### Extracted records
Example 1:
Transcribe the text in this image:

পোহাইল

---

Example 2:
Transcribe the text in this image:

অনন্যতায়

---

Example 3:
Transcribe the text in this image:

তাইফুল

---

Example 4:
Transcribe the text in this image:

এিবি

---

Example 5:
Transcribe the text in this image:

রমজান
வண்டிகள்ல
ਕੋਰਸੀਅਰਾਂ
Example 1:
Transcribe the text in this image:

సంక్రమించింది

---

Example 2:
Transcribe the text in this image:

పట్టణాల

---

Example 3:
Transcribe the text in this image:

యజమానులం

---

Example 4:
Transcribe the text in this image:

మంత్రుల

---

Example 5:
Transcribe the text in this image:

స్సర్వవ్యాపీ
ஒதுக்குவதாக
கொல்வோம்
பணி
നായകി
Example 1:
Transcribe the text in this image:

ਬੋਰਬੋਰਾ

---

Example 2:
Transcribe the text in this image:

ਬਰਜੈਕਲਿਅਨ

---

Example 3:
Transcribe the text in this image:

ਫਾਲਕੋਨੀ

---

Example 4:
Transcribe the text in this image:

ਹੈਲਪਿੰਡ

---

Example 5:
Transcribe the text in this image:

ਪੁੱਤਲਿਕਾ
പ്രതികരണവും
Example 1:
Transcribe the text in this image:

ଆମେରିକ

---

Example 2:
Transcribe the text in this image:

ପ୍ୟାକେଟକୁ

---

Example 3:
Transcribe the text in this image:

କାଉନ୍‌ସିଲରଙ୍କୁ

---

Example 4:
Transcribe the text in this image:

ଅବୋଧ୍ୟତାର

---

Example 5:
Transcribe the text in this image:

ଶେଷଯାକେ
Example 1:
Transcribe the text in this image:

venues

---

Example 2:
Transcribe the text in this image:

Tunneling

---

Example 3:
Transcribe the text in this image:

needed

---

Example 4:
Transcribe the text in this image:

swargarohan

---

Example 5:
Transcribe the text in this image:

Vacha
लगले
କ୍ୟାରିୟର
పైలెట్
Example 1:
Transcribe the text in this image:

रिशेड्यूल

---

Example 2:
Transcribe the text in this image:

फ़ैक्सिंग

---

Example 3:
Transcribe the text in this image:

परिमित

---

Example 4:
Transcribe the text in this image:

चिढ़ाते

### Work instruction
The full listing should be duplicated exactly, line by line.

### Solution to this task
Example 1:
Transcribe the text in this image:

পোহাইল

---

Example 2:
Transcribe the text in this image:

অনন্যতায়

---

Example 3:
Transcribe the text in this image:

তাইফুল

---

Example 4:
Transcribe the text in this image:

এিবি

---

Example 5:
Transcribe the text in this image:

রমজান
வண்டிகள்ல
ਕੋਰਸੀਅਰਾਂ
Example 1:
Transcribe the text in this image:

సంక్రమించింది

---

Example 2:
Transcribe the text in this image:

పట్టణాల

---

Example 3:
Transcribe the text in this image:

యజమానులం

---

Example 4:
Transcribe the text in this image:

మంత్రుల

---

Example 5:
Transcribe the text in this image:

స్సర్వవ్యాపీ
ஒதுக்குவதாக
கொல்வோம்
பணி
നായകി
Example 1:
Transcribe the text in this image:

ਬੋਰਬੋਰਾ

---

Example 2:
Transcribe the text in this image:

ਬਰਜੈਕਲਿਅਨ

---

Example 3:
Transcribe the text in this image:

ਫਾਲਕੋਨੀ

---

Example 4:
Transcribe the text in this image:

ਹੈਲਪਿੰਡ

---

Example 5:
Transcribe the text in this image:

ਪੁੱਤਲਿਕਾ
പ്രതികരണവും
Example 1:
Transcribe the text in this image:

ଆମେରିକ

---

Example 2:
Transcribe the text in this image:

ପ୍ୟାକେଟକୁ

---

Example 3:
Transcribe the text in this image:

କାଉନ୍‌ସିଲରଙ୍କୁ

---

Example 4:
Transcribe the text in this image:

ଅବୋଧ୍ୟତାର

---

Example 5:
Transcribe the text in this image:

ଶେଷଯାକେ
Example 1:
Transcribe the text in this image:

venues

---

Example 2:
Transcribe the text in this image:

Tunneling

---

Example 3:
Transcribe the text in this image:

needed

---

Example 4:
Transcribe the text in this image:

swargarohan

---

Example 5:
Transcribe the text in this image:

Vacha
लगले
କ୍ୟାରିୟର
పైలెట్
Example 1:
Transcribe the text in this image:

रिशेड्यूल

---

Example 2:
Transcribe the text in this image:

फ़ैक्सिंग

---

Example 3:
Transcribe the text in this image:

परिमित

---

Example 4:
Transcribe the text in this image:

चिढ़ाते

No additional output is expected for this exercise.